Allah'ın rahmetinden yalnızca inkar edenler ümit keser



İnsanlar zorlu olaylarla karşılaştıklarında gösterdikleri tavra göre ikiye ayrılırlar. Bunlardan birinci grup Allah'ın varlığını inkar eden ve dünya hayatının koşuşturması içine dalan insanlardır. Herhangi bir zorluk, sıkıntı, fiziksel ya da manevi baskıyla karşılaştıklarında bir anda saldırganlaşıp, umulmadık isyankar tavırlar gösterirler. Zorluklar iman etmeyenlerin büyük bir ümitsizliğe düşmelerine neden olur. Bu ümitsizlik tüm yaşantılarını engeller, şevk ve heyecanlarını kırar, çok büyük bir yılgınlık meydana getirir. Her zorluğu bir bela olarak görür, bu nedenle de olgun ve dengeli bir tavır gösteremezler.

Allah'ın rahmetinden umut kesen kişiler Allah'a inanmayan, ahiret inancı taşımayan insanlardır. Kendi rahmetinden umut kesenlerin ancak inkar edenler olduğunu Allah ayetinde şu şekilde belirtmektedir:

Allah'ın ayetlerini ve O'na kavuşmayı 'yok sayıp inkar edenler'; işte onlar, Benim rahmetimden umut kesmişlerdir; ve işte onlar, acı azab onlarındır. (Ankebut Suresi, 23)

Kuran'da övülen peygamberlerden biri olan Hz. Yakup da kendi oğullarına Allah'a karşı ümitvar olmayı öğütlemiştir. Hz. Yakup oğullarına Allah'ın rahmetinden umut kesenlerin yalnızca inkar edenler olduğunu şöyle hatırlatmaktadır:

"Oğullarım, gidin de Yusuf ile kardeşinden (duyarlı bir araştırmayla) bir haber getirin ve Allah'ın rahmetinden umut kesmeyin. Çünkü kafirler topluluğundan başkası Allah'ın rahmetinden umut kesmez". (Yusuf Suresi, 87)

Sağlanan veriler:
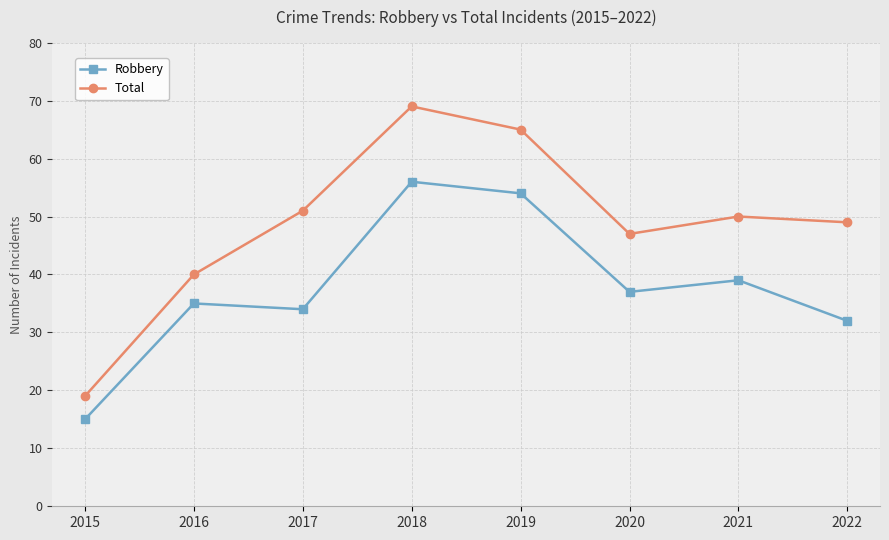

True or false: Total and Robbery intersect in this chart.

False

Etkinlik 1:
Alıntı metinde "İnsanlar zorlu olaylarla" ile "bir tavır gösteremezler." arasındaki kısmı, her iki ifade de dahil olmak üzere birebir kopyalayın.
Etkinlik 2:
Allah'ın rahmeti üzerine olan alıntı metne göre aşağıdaki soruları yanıtlayın:
(a) Zorluklar, iman etmeyenlerin neye düşmesine neden olur?
(b) Ankebut Suresi 23'te Allah'ın rahmetinden umut kesenler kimler olarak tanımlanır?
(c) Hz. Yakup oğullarından kimden haber getirmelerini ister?

Alıştırma sonucu 1:
İnsanlar zorlu olaylarla karşılaştıklarında gösterdikleri tavra göre ikiye ayrılırlar. Bunlardan birinci grup Allah'ın varlığını inkar eden ve dünya hayatının koşuşturması içine dalan insanlardır. Herhangi bir zorluk, sıkıntı, fiziksel ya da manevi baskıyla karşılaştıklarında bir anda saldırganlaşıp, umulmadık isyankar tavırlar gösterirler. Zorluklar iman etmeyenlerin büyük bir ümitsizliğe düşmelerine neden olur. Bu ümitsizlik tüm yaşantılarını engeller, şevk ve heyecanlarını kırar, çok büyük bir yılgınlık meydana getirir. Her zorluğu bir bela olarak görür, bu nedenle de olgun ve dengeli bir tavır gösteremezler.

Alıştırma sonucu 2:
(a) Büyük bir ümitsizliğe.
(b) Allah'ın ayetlerini ve O'na kavuşmayı yok sayıp inkar edenler.
(c) Yusuf ile kardeşinden.